Детство и юность Катрин Шаррон | страница 55



— Они… они не… они не поверят вам, — растерянно пролепетал Манёф, но тут же попытался изобразить недоумение: — Впрочем, я совершенно не понимаю, о чем вы говорите!

Он сделал знак лакею, тот повернул кресло и быстро покатил его обратно к дому.

— Вы правильно поступили, матушка, — сказал Крестный. Но гнев матери уже угас; она обернулась к отцу и печально проговорила:

— Если бы вы послушали меня тогда, Жан, если бы окликнули жандармов, когда они приезжали в Мези, и рассказали им всю правду, нам не пришлось бы сегодня бросать все и уезжать отсюда… — Она грустно улыбнулась и положила руку на плечо мужа. — Бедный ты мой, — вздохнула она, — ты слишком честный, слишком хороший…

Катрин подошла к Крестному.

— Слыхал? — шепнула она изумленно. — Слыхал?

— Что? — удивился Крестный.

— Мама сказала отцу «ты»!

Глава 12

Крестная Фелиси подыскала и сняла для них эти две каморки под крышей ветхого дома в Ла Ганне, нищем пригороде Ла Ноайли.

— Ничего более приличного не нашла, — словно извиняясь, говорила Фелиси. — Как только заикнешься, что у вас пятеро ребят, все домовладельцы в один голос кричат: «Ни за что!»

— Ну что ж, во всяком случае, это нам по карману, — отвечал отец.

Ла Ганна была узкой, отлого сбегавшей вниз улочкой. Дом, где поселились Шарроны, стоял последним по левой стороне. За ним тянулись пустыри, сады, поля и редкие, чахлые рощицы. Но Катрин считала, что на деревню это совсем не похоже, потому что красно-белая мощеная дорога, отходившая от проселка, вела к знаменитой фарфоровой фабрике Ла Рейни. В дни, когда дул западный ветер, дым фабричных труб долетал до Ла Ганны, окрашивая фасады домов в унылый грязно-серый цвет.

Утром и вечером рабочие фарфоровой фабрики шумной толпой спускались и поднимались по улице Ла Ганны.

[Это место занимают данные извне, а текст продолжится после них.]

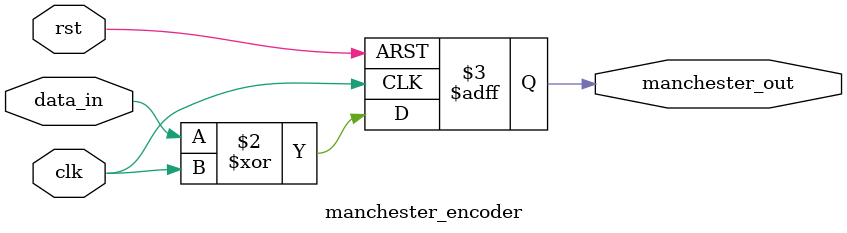
<source format=v>
module manchester_encoder (
    input  wire clk,          // system clock
    input  wire rst,          // active-high reset
    input  wire data_in,      // serial input data
    output reg  manchester_out // Manchester encoded output
);
    reg data_d;

    always @(posedge clk or posedge rst) begin
        if (rst) begin
            data_d <= 0;
            manchester_out <= 0;
        end else begin
            data_d <= data_in;
            // Manchester encoding: 
            // 1 -> high-to-low, 0 -> low-to-high within one clock period
            manchester_out <= data_in ^ clk;
        end
    end
endmodule

</source>
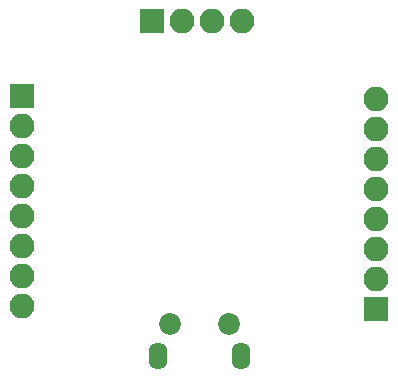
<source format=gbr>
G04 #@! TF.GenerationSoftware,KiCad,Pcbnew,(5.0.0)*
G04 #@! TF.CreationDate,2018-12-27T13:03:48-05:00*
G04 #@! TF.ProjectId,32u2-breakout,333275322D627265616B6F75742E6B69,rev?*
G04 #@! TF.SameCoordinates,Original*
G04 #@! TF.FileFunction,Soldermask,Bot*
G04 #@! TF.FilePolarity,Negative*
%FSLAX46Y46*%
G04 Gerber Fmt 4.6, Leading zero omitted, Abs format (unit mm)*
G04 Created by KiCad (PCBNEW (5.0.0)) date 12/27/18 13:03:48*
%MOMM*%
%LPD*%
G01*
G04 APERTURE LIST*
%ADD10R,2.100000X2.100000*%
%ADD11O,2.100000X2.100000*%
%ADD12C,1.850000*%
%ADD13O,1.600000X2.300000*%
G04 APERTURE END LIST*
D10*
G04 #@! TO.C,J3*
X45974000Y-38608000D03*
D11*
X48514000Y-38608000D03*
X51054000Y-38608000D03*
X53594000Y-38608000D03*
G04 #@! TD*
G04 #@! TO.C,J2*
X35000000Y-62780000D03*
X35000000Y-60240000D03*
X35000000Y-57700000D03*
X35000000Y-55160000D03*
X35000000Y-52620000D03*
X35000000Y-50080000D03*
X35000000Y-47540000D03*
D10*
X35000000Y-45000000D03*
G04 #@! TD*
G04 #@! TO.C,J1*
X65000000Y-63000000D03*
D11*
X65000000Y-60460000D03*
X65000000Y-57920000D03*
X65000000Y-55380000D03*
X65000000Y-52840000D03*
X65000000Y-50300000D03*
X65000000Y-47760000D03*
X65000000Y-45220000D03*
G04 #@! TD*
D12*
G04 #@! TO.C,J4*
X47538000Y-64323500D03*
X52538000Y-64323500D03*
D13*
X46538000Y-67023500D03*
X53538000Y-67023500D03*
G04 #@! TD*
M02*

</source>
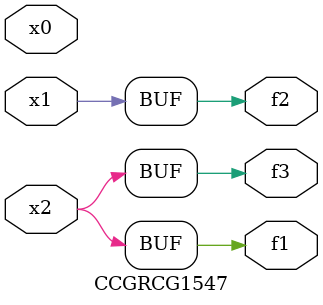
<source format=v>
module CCGRCG1547(
	input x0, x1, x2,
	output f1, f2, f3
);
	assign f1 = x2;
	assign f2 = x1;
	assign f3 = x2;
endmodule

</source>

Поначалу Катрин принимала их за пекарей — из-за белых рабочих блуз, — а саму фарфоровую фабрику, о которой отец и братья говорили с таким уважением, представляла в виде длинного ряда огромных хлебных печей, выпускающих тысячи булок, баранок и караваев.

Франсуа пытался вывести сестру из заблуждения и объяснить ей, что такое фарфор. Но она плохо понимала его объяснения, потому что никогда не видела фарфоровой посуды, вплоть до того вечера, когда какой-то старик рабочий, собиравшийся заглянуть в кабачок Лоранов, окликнул ее и, вынув из кармана блузы крошечную полупрозрачную белую чашечку, посмотрел сквозь нее на заходящее солнце.

— Эй, малышка, взгляни-ка на эту чашку, правда, хороша? Это я ее сделал. Да, я!